Neue Gesichter für große Rollen, auch das scheint ein Trend zu sein. Aigner muss los, die Premiere von "Das Mädchen mit den goldenen Händen" im Kino am Olympiasee. Hier sind es nur zwei Enten, die der Regisseurin Katharina Marie Schubert und Hauptdarstellerin Corinna Harfouch beim Posieren für die Fotografen zusehen. Auch hier: kein Glamour, dafür viel Nähe und Zuneigung. Schubert stellt Harfouch ihre beiden Brüder vor und sinniert, wie diese Geschichte über eine Frau und ihre Familie wohl wirkt, die zehn Jahre nach dem Mauerfall zwischen Ost und West zerrissen ist, bevor sie in ihren Strandliegen versinken und hoffen, dass der Film den Leuten gefällt und es nicht regnet. Beides gelingt.

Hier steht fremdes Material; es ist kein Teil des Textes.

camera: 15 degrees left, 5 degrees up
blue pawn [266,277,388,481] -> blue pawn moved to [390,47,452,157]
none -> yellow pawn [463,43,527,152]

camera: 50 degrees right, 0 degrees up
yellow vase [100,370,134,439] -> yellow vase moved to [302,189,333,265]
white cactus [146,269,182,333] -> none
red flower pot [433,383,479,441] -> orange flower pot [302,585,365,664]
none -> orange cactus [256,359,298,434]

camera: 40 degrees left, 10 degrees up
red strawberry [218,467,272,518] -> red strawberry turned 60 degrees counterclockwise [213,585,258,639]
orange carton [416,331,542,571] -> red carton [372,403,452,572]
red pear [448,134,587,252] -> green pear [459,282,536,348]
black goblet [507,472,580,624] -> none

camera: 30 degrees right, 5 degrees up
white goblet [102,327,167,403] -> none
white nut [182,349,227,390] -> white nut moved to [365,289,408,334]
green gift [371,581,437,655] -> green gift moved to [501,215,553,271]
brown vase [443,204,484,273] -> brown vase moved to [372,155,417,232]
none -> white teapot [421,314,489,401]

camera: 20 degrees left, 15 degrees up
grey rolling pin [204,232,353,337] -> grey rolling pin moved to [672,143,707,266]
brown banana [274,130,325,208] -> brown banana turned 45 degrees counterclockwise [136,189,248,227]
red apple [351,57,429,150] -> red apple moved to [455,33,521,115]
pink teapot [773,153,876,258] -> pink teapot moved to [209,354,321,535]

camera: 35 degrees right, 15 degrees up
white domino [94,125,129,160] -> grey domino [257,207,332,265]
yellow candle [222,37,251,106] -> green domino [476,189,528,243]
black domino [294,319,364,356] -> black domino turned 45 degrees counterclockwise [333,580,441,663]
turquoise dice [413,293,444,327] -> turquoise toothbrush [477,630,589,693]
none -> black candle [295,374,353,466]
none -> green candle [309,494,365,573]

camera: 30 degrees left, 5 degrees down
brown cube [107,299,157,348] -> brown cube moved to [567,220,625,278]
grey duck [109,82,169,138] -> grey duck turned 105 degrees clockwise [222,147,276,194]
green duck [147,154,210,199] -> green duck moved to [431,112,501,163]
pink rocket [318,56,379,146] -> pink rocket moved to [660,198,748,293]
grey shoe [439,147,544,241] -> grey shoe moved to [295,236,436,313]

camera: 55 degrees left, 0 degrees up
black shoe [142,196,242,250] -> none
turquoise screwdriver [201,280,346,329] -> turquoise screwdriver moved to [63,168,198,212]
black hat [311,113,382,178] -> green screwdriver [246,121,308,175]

Fiilmfest München, Filmpremiere, 2021

Marie Schubert (rechts) und Corinna Harfouch im Kino am Olympiasee.

(Foto: Robert Haas)

Am Sonntagvormittag steht dann Produzent Christian Becker im Biergarten vom Hofbräukeller beim Empfang von Amazon neben Deutschlandchef Philip Pratt, Bestsellerautor Sebastian Fitzek. Fitzeks Buchdebüt wird als Serie verfilmt, später hat er auch einen Pandemie-Thriller geschrieben. Sein Eindruck ist, als seien Katastrophenfilme gerade während dieser Katastrophe derzeit besonders gefragt. "Vielleicht weil die Leute schon das Happy End sehen wollen?" Pratt sagt: "Es entsteht gerade eine irre Vielfalt, zu der auch wir beitragen." Amazon wolle in den deutschen Film investieren und lässt dafür unter anderem Serien produzieren, von denen einzelne Folgen ein Budget von mehreren Millionen Euro haben. "Wir suchen händeringend Leute, vor und hinter der Kamera." Das hört man auf dem Filmfest doch gerne.

So eine Aufbruchstimmung, wie sie gerade herrsche, sagt Pratt, habe er in den vergangenen 20 Jahren nicht erlebt. Und Produzent Becker, der verschiedene Veranstaltungen in den ersten Tagen besucht hat, sagt: "Die Stimmung ist einfach sehr befreit, richtig gelöst."